A special note for those who ride trains (such those of the Massachusetts MBTA or NYC subways):  If your child gets stuck on the train as you get off they should get off at the next stop and wait until you arrive.  If your child gets off at the wrong stop they should stay right there until you’re able to relocate them.  The last thing either parent or child wants is for the child to ride a confusing train system within a busy, crowded, city, on their own.  …There are also occasionally train security members who your child might be able to locate and request to stay with them until reunited with you, but those people are few and far between.

Practice Makes Perfect

Visit the mall with your kids for the sole purpose of getting them used to the layout of where you’ll be shopping and having them practice what they should do with and if separated from you.  This is when you can ensure they can locate the help/customer service desk, along with others that might help within the mall and the stores and, for older children, go to the restroom with a friend and/or obey your “text when you’re there, text when you go” rule suggested earlier.  Be sure to do it on a day when you aren’t shopping and can keep a continuous eye on your kids in case they aren’t sure of everything yet.  With enough practice what you’ve taught them should come as second nature so, if and when the time comes, they won’t have to panic or worry…they’ll already be confident in what to do.

Anonymity Is Key

It can be cute and help you tell the kids apart at a distance, but never dress children in clothing with their names on it.  That type of clothing allows a predatory person an easy way to convince you child they are not “strangers” and therefore should be trusted, which could lead to disaster. No stranger should have an invitation to talk to your child and a name on a jacket or little purse gives them just that.  On a further note, those little car decals with the stick figure families all named in row…equally bad if not worse.  Now a potential predator has the name of your children and you so all they really have to do is say: “Hey, are you Timmy?  Are your parents Sally and John?  Yes, well, they’ve been hurt and told me to come get you.” and it’s more than likely your child will follow the predator without a second thought.

☆ ☆ ☆

* [REQUIRED ACTIONS]
(a) List the three first names that appear in the hypothetical predator's words in the child-safety text.
(b) Print the stretch of the child-safety text from "Visit the mall" through "what to do.".
(c) Continue the child-safety advice from the point where it stops.

* [Extracted page text data]
☆ ☆ ☆

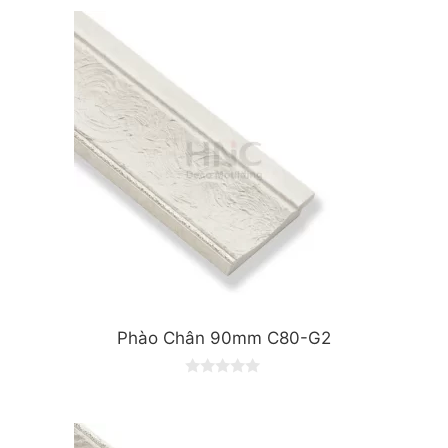
u
t
o
f
5
Phào Chân 90mm C80-G2
0
o
u
t
o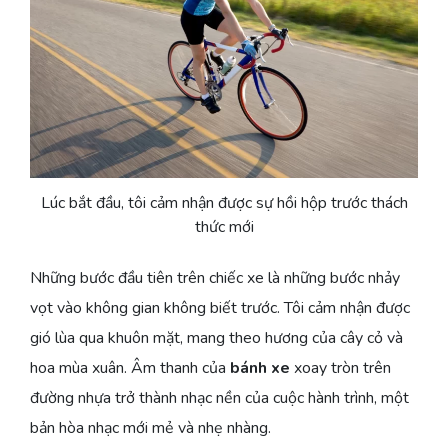
Lúc bắt đầu, tôi cảm nhận được sự hồi hộp trước thách
thức mới
Những bước đầu tiên trên chiếc xe là những bước nhảy
vọt vào không gian không biết trước. Tôi cảm nhận được
gió lùa qua khuôn mặt, mang theo hương của cây cỏ và
hoa mùa xuân. Âm thanh của
bánh xe
xoay tròn trên
đường nhựa trở thành nhạc nền của cuộc hành trình, một
bản hòa nhạc mới mẻ và nhẹ nhàng.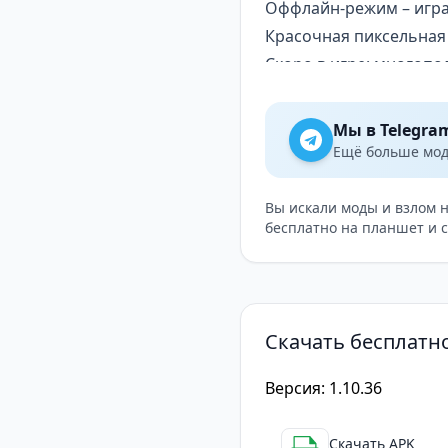
Оффлайн-режим – игра 
Красочная пиксельная
Скоро в игре: многопо
В Galactory вы можете
Мы в Telegra
Ещё больше модо
Вы искали моды и взлом 
бесплатно на планшет и 
Скачать бесплатно
Версия: 1.10.36
Скачать APK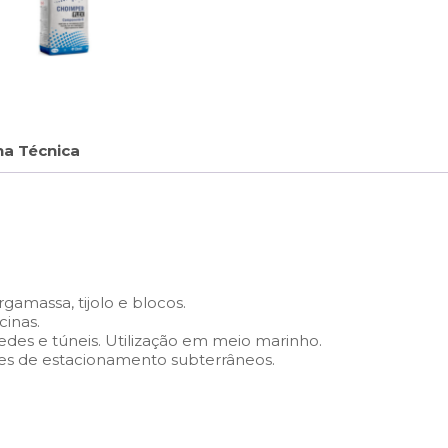
ha Técnica
gamassa, tijolo e blocos.
cinas.
des e túneis. Utilização em meio marinho.
ues de estacionamento subterrâneos.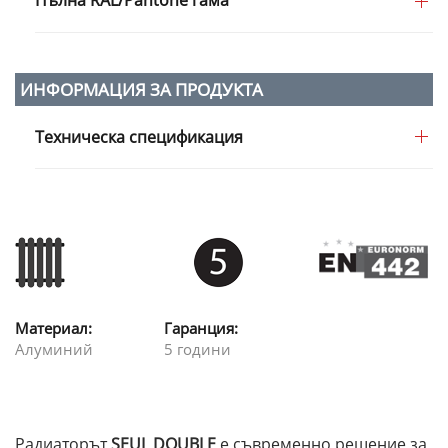
Пълна RAL/Pantone гама
ИНФОРМАЦИЯ ЗА ПРОДУКТА
Техническа спецификация
Материал:
Гаранция:
Алуминий
5 години
Радиаторът
SEUL DOUBLE
е съвременно решение за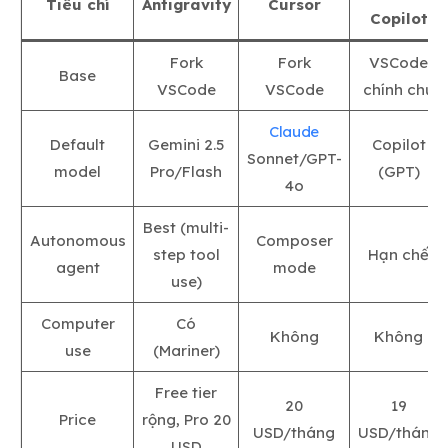
Tiêu chí
Antigravity
Cursor
Copilot
Fork
Fork
VSCode
Base
VSCode
VSCode
chính chủ
Claude
Default
Gemini 2.5
Copilot
Sonnet/GPT-
model
Pro/Flash
(GPT)
4o
Best (multi-
Autonomous
Composer
step tool
Hạn chế
agent
mode
use)
Computer
Có
Không
Không
use
(Mariner)
Free tier
20
19
Price
rộng, Pro 20
USD/tháng
USD/tháng
USD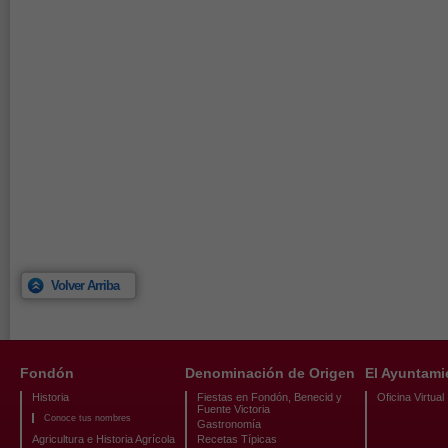
Volver Arriba
Fondón
Denominación de Origen
El Ayuntami
Historia
Fiestas en Fondón, Benecid y
Oficina Virtual
Fuente Victoria
Conoce tus nombres
Gastronomía
Agricultura e Historia Agrícola
Recetas Típicas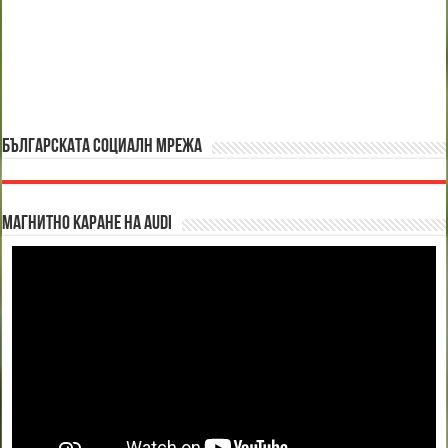
БЪЛГАРСКАТА СОЦИАЛН МРЕЖА
Магнитно каране на Audi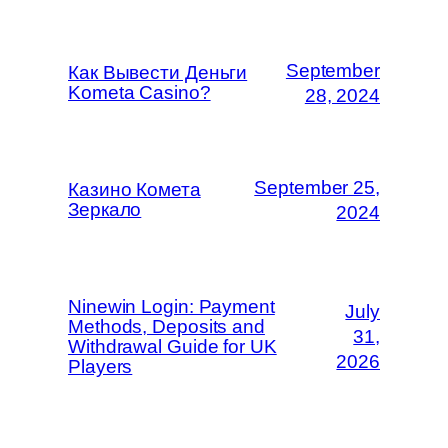
September
Как Вывести Деньги
Kometa Casino?
28, 2024
September 25,
Казино Комета
Зеркало
2024
Ninewin Login: Payment
July
Methods, Deposits and
31,
Withdrawal Guide for UK
2026
Players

☆ ☆ ☆

* [RESPONSES FOR EACH TASK]
(a) Timmy, Sally, John

(b)
Visit the mall with your kids for the sole purpose of getting them used to the layout of where you’ll be shopping and having them practice what they should do with and if separated from you.  This is when you can ensure they can locate the help/customer service desk, along with others that might help within the mall and the stores and, for older children, go to the restroom with a friend and/or obey your “text when you’re there, text when you go” rule suggested earlier.  Be sure to do it on a day when you aren’t shopping and can keep a continuous eye on your kids in case they aren’t sure of everything yet.  With enough practice what you’ve taught them should come as second nature so, if and when the time comes, they won’t have to panic or worry…they’ll already be confident in what to do.

(c)
Kid Friendly ≠ Kid Safe

Malls may have any number of kid-friendly places available…video arcades, movie theaters, toy stores, and even playgrounds.  At first glance they seem the perfect place to stick whining kids while you run off to buy presents nearby.  At a closer look though these places are clear magnets for child predators and aren’t anywhere a parent or guardian should leave a child alone.  They have little to no supervision and if there is staff they’re generally not much older than your children; most are teens more interested in socializing with friends and playing on their cells than the large group of kids running around them.  They probably don’t really care about your kids, aren’t watching for any suspicious behavior, and can quickly and easily become overwhelmed with even minor issues.  …Any child in these kid-friendly areas are rather easy targets for a predator and, in the end, there is no substitute for parental supervision.

Have a Safe Season’s Greetings!

In the end, if you can’t adequately supervise your children without being distracted, stay at home or leave them with someone trusted while you do your shopping.

An excellent source for all manner of information regarding child safety, preventing abduction, and identifying potentially dangerous circumstances is the National Center for Missing and Exploited Children (www.missingkids.com). Give them a visit and your children will be safer for it.